**Selected passage**
[Start of section]

This is highly interesting. As a test, if you were looking at the table what could you say or what kind of observations could you make. Not trying to be an asshole or "guru" here, but if you are honest about your knowledge of markets, the ability to synthesize data and tell a story, you should do well in financial markets. If you can't, then you shouldn't be, or are just plodding along. To be in the markets you can study, but you have to have passion for it. Make your own observations before scrolling down.

- The one month data does not tell us much.

- YTD, the equity markets have been well led by the US, in fact emerging markets have been trailing ... suffice to say that most of the Asian markets which have been surging so far this year have been an anomaly, which further depresses the real performance of other emerging markets.

- We know the financial markets have been awashed in liquidity with QEs from various central banks, but where have they been headed. The YTD figures are again revealing, some have exited gold in a big way. Them taking money off gold may be just profit taking or likely to mean they are more comfortable that currencies won't be debased anymore, or that bailouts have finally went past a peak. The reduction of fear or volatility could be another reason.

- So where is the liquidity? They went largely into US stocks, US REITs and even foreign REITs. The REITs interest is but a reflection in a strong bottoming in property price correction and a resurrection of demand, and also a hint that people are more employable even now to take up new mortgages, and/or that a lot more PE/VC/vulture funds are taking advantage and making deals on distressed commercial properties.

- Look at crude oil, one month, YTD or 1 year even, that is a good reflection about the robustness (or lack of) of the global economic recovery. The recovery is benign and in patches still.

- Look at commodities, again the same conclusion as for crude oil, still working of excess inventory in the global system.

- Look at the emerging equity markets from 1 year ago, there has been a dramatic shift away from emerging markets back to US and possibly Japanese stocks. Again the robust performance of other Asian equity markets is very telling as it is viewed as largely unscathed and the equity markets there do attract sufficient interest compared to other emerging markets.

- The most important point one has to conclude is a drastic shift away from bonds of all kind. Bonds have been great on a 3 year basis but more funds are moving out. They move out because they either think there is a bubble there (too safe, and too many people willing to pay too high a price for low yields) and/or equity provides a better return even after accounting for risk.

From the above, I am quite confident that the current sell down in equities will be brief.

Tuesday, June 04, 2013

The Fears Of The End Of Quant Easing

Markets everywhere have been shaken over the last two weeks. First was the correction in the Japanese equity markets. It has lost substantial ground over just the last couple of weeks. Next came the Bernanke's testimony which led all to conclude that QE would be ending soon. 

If an article in Monday's Wall Street Journal is anything to go by, the U.S. Federal Reserve is getting ready to unwind its massive monetary stimulus program. So, is that prospect as alarming for financial markets as feared?

[End of section]

**Information given**
[Start of section]

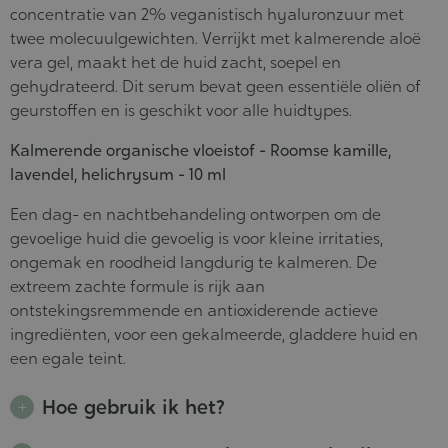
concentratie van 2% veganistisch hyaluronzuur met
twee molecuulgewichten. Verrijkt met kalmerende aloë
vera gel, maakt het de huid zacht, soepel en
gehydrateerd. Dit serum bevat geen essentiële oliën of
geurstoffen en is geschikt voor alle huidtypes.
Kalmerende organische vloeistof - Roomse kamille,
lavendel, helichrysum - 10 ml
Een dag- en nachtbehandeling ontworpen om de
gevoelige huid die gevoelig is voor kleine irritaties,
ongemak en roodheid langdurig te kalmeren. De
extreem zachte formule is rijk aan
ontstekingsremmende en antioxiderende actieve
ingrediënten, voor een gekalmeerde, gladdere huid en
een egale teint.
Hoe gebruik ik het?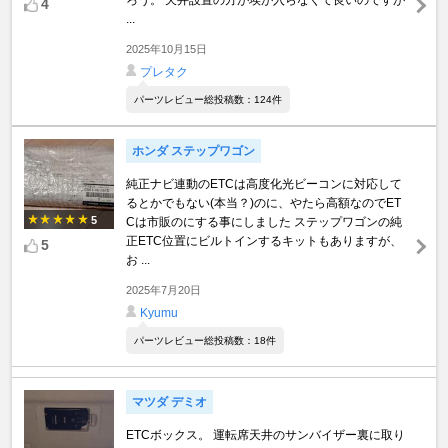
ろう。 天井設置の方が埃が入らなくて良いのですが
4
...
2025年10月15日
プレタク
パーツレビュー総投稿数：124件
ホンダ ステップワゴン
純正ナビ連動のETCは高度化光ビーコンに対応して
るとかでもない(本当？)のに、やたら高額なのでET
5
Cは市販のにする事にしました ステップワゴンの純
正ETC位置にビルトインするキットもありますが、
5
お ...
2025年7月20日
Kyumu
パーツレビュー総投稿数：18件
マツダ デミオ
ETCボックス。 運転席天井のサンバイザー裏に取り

[End of section]

**What is expected**
Reproduce everything in the market commentary from "This is highly" down to "before scrolling down.", word for word.

**Your response**
This is highly interesting. As a test, if you were looking at the table what could you say or what kind of observations could you make. Not trying to be an asshole or "guru" here, but if you are honest about your knowledge of markets, the ability to synthesize data and tell a story, you should do well in financial markets. If you can't, then you shouldn't be, or are just plodding along. To be in the markets you can study, but you have to have passion for it. Make your own observations before scrolling down.